Australian Scientists Use Biobanks to Preserve Golden Kelp, Oysters and Seagrass
Royal spoonbills sweep their paddle-shaped bills through shallow water in the mudflats of Swan Bay, Victoria. Inside the nearby Queenscliff marine research centre, Deakin University scientists work to revive ecosystems that support those birds and many others.
Associate Professor Prue Francis keeps beakers of golden kelp – bubbling brown gunk – under red light in a fridge with sensors, alarms and a backup generator. The light holds the kelp in an early algal stage. "They won't produce the next stage. They'll just keep growing like grass," Francis says. A smaller, colder fridge stores trays of dormant vials of the same kelp.
These fridges form part of the university's "living library," a biobank for long-term storage of at-risk marine life. Biobanks serve as insurance against species extinction and research centers for genetics, growth and resilience amid environmental crisis.
"Restoration has become quite an urgent need for not just our coastline but for coastlines all across Australia and the world," Francis says. "A lot of our research teams are looking at ways of being able to do restoration, or future-proofing some of our organisms that are getting lost at such a high rate."
Deakin's living library joins other Australian biobanks that store seeds of native plants and cells or tissue from threatened animals. The Australian National Botanic Gardens in Canberra gathers seeds from the ACT region, the Australian Alps, Uluru, Kakadu and Norfolk, Christmas and Cocos islands. The seeds go into a -20C vault and can grow into adult plants if required.

────

| Problems and tasks |
• a. Could you reproduce the article about marine biobanks between "Australian Scientists Use" and "the same kelp.", inclusive?
• b. How would you summarize the article about marine biobanks in two sentences?
Rely only on the article about marine biobanks for what follows.

| Data shown |
────

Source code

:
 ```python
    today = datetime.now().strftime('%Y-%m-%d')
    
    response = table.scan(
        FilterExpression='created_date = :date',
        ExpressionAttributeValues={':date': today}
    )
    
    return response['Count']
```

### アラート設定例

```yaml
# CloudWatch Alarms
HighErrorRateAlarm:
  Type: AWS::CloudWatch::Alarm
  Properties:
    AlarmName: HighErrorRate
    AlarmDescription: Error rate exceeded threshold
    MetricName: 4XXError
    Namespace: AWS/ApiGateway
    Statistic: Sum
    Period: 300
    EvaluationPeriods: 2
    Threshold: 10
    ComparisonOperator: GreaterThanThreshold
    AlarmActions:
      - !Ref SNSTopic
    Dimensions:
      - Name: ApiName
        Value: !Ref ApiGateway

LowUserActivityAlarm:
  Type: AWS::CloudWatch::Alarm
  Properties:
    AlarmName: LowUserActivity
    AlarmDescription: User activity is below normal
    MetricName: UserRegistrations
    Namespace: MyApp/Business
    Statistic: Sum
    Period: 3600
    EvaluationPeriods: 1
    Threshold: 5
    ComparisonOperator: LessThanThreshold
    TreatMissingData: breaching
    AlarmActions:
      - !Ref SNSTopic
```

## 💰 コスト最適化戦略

────

| Numbered answers |
• a.
Australian Scientists Use Biobanks to Preserve Golden Kelp, Oysters and Seagrass
Royal spoonbills sweep their paddle-shaped bills through shallow water in the mudflats of Swan Bay, Victoria. Inside the nearby Queenscliff marine research centre, Deakin University scientists work to revive ecosystems that support those birds and many others.
Associate Professor Prue Francis keeps beakers of golden kelp – bubbling brown gunk – under red light in a fridge with sensors, alarms and a backup generator. The light holds the kelp in an early algal stage. "They won't produce the next stage. They'll just keep growing like grass," Francis says. A smaller, colder fridge stores trays of dormant vials of the same kelp.

• b. At the Queenscliff marine research centre, Deakin University scientists store golden kelp and other at-risk marine life in a "living library," a biobank for long-term storage. Such biobanks protect against species extinction and support research, and Deakin's joins other Australian biobanks, including the Australian National Botanic Gardens, which keeps native plant seeds in a -20C vault.